Bajawa
En las brumosas tierras altas de Flores, un viaje de lujo a Bajawa se siente como entrar en un santuario privado sobre las nubes. Fragantes árboles de clavo bordean la sinuosa carretera desde Ende y la imponente silueta del monte Inerie se convierte en tu telón de fondo constante y cinematográfico. Instálate en un refinado eco‑lodge o en un resort boutique en las afueras de Bajawa, donde las piscinas infinitas parecen derramarse directamente en los valles volcánicos y el amanecer se sirve con café local recién tostado.
Comienza con una visita guiada al pueblo tradicional de Bena, el más conocido de los asentamientos megalíticos de Bajawa. Aquí, los techos de paja a dos aguas rodean antiguos altares de piedra, y tu guía descifra los símbolos tallados en los santuarios ancestrales mientras las mujeres tejen coloridos textiles ikat en telares de madera. Continúa hacia las aldeas de Gurusina y Tololela para encuentros más tranquilos, saboreando vino de palma mientras escuchas historias sobre los orígenes de los clanes y los espíritus de la montaña.
Tras la inmersión cultural llega la relajación indulgente. Sumérgete en las aguas termales de Malanage o Mengeruda, donde un agua lechosa de color turquesa brota de la tierra a la temperatura perfecta y el vapor se arremolina hacia el dosel del bosque. Muchos alojamientos de alta gama organizan acceso privado al atardecer, con faroles y una bandeja flotante de frutas tropicales.

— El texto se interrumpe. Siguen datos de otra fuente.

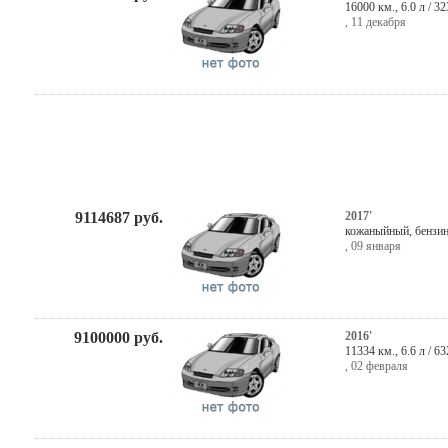
16000 км., 6.0 л / 3
,
11 декабря
9114687
руб.
2017'
кожаныйный,
бензи
,
09 января
9100000
руб.
2016'
11334 км., 6.6 л / 6
,
02 февраля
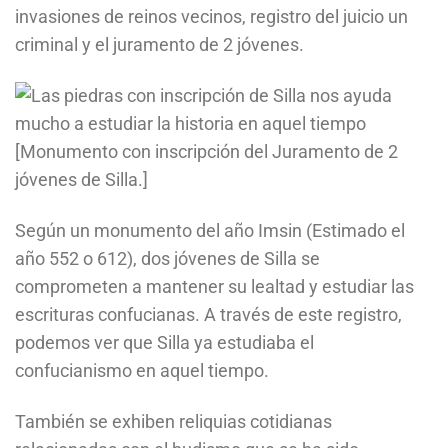
invasiones de reinos vecinos, registro del juicio un
criminal y el juramento de 2 jóvenes.
[Monumento con inscripción del Juramento de 2
jóvenes de Silla.]
Según un monumento del año Imsin (Estimado el
año 552 o 612), dos jóvenes de Silla se
comprometen a mantener su lealtad y estudiar las
escrituras confucianas. A través de este registro,
podemos ver que Silla ya estudiaba el
confucianismo en aquel tiempo.
También se exhiben reliquias cotidianas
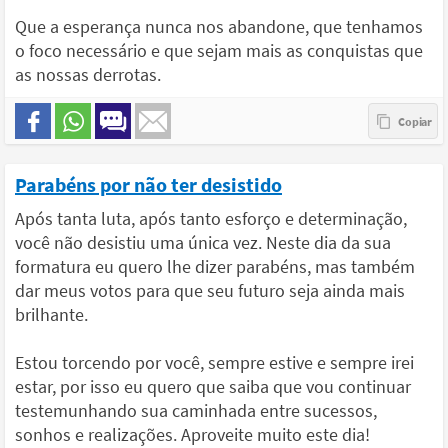
Que a esperança nunca nos abandone, que tenhamos
o foco necessário e que sejam mais as conquistas que
as nossas derrotas.
Parabéns por não ter desistido
Após tanta luta, após tanto esforço e determinação,
você não desistiu uma única vez. Neste dia da sua
formatura eu quero lhe dizer parabéns, mas também
dar meus votos para que seu futuro seja ainda mais
brilhante.
Estou torcendo por você, sempre estive e sempre irei
estar, por isso eu quero que saiba que vou continuar
testemunhando sua caminhada entre sucessos,
sonhos e realizações. Aproveite muito este dia!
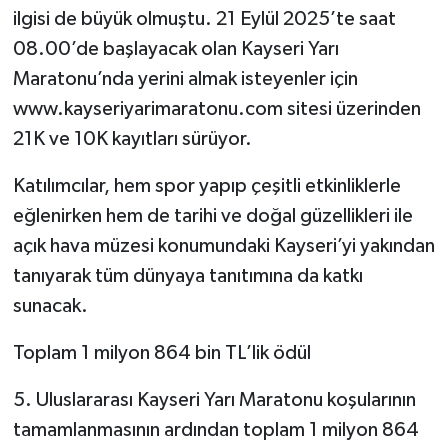
ilgisi de büyük olmuştu. 21 Eylül 2025’te saat
08.00’de başlayacak olan Kayseri Yarı
Maratonu’nda yerini almak isteyenler için
www.kayseriyarimaratonu.com sitesi üzerinden
21K ve 10K kayıtları sürüyor.
Katılımcılar, hem spor yapıp çeşitli etkinliklerle
eğlenirken hem de tarihi ve doğal güzellikleri ile
açık hava müzesi konumundaki Kayseri’yi yakından
tanıyarak tüm dünyaya tanıtımına da katkı
sunacak.
Toplam 1 milyon 864 bin TL’lik ödül
5. Uluslararası Kayseri Yarı Maratonu koşularının
tamamlanmasının ardından toplam 1 milyon 864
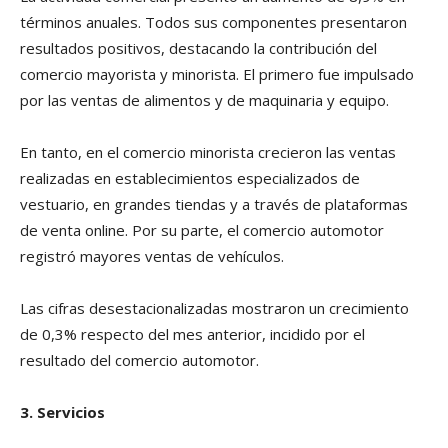
términos anuales. Todos sus componentes presentaron
resultados positivos, destacando la contribución del
comercio mayorista y minorista. El primero fue impulsado
por las ventas de alimentos y de maquinaria y equipo.
En tanto, en el comercio minorista crecieron las ventas
realizadas en establecimientos especializados de
vestuario, en grandes tiendas y a través de plataformas
de venta online. Por su parte, el comercio automotor
registró mayores ventas de vehículos.
Las cifras desestacionalizadas mostraron un crecimiento
de 0,3% respecto del mes anterior, incidido por el
resultado del comercio automotor.
3. Servicios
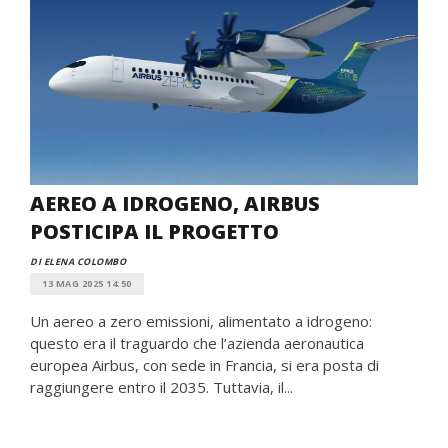
AEREO A IDROGENO, AIRBUS
POSTICIPA IL PROGETTO
DI ELENA COLOMBO
13 MAG 2025 14:50
Un aereo a zero emissioni, alimentato a idrogeno:
questo era il traguardo che l’azienda aeronautica
europea Airbus, con sede in Francia, si era posta di
raggiungere entro il 2035. Tuttavia, il...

Los viajeros activos pueden intentar una caminata al amanecer en el monte Inerie, ascendiendo entre hierba plateada hasta un borde que brilla dorado sobre un edredón de nubes. Entre excursiones, explora los cafés y pequeñas tostadoras de Bajawa, degustando café arábica de origen único cultivado en laderas volcánicas.
Las noches terminan con cenas a la luz del fuego con pescado a la parrilla, verduras orgánicas y cócteles de sopi especiados, mientras las constelaciones arden intensas sobre el fresco interior de Flores: una mezcla inolvidable de aislamiento, cultura y lujo discreto.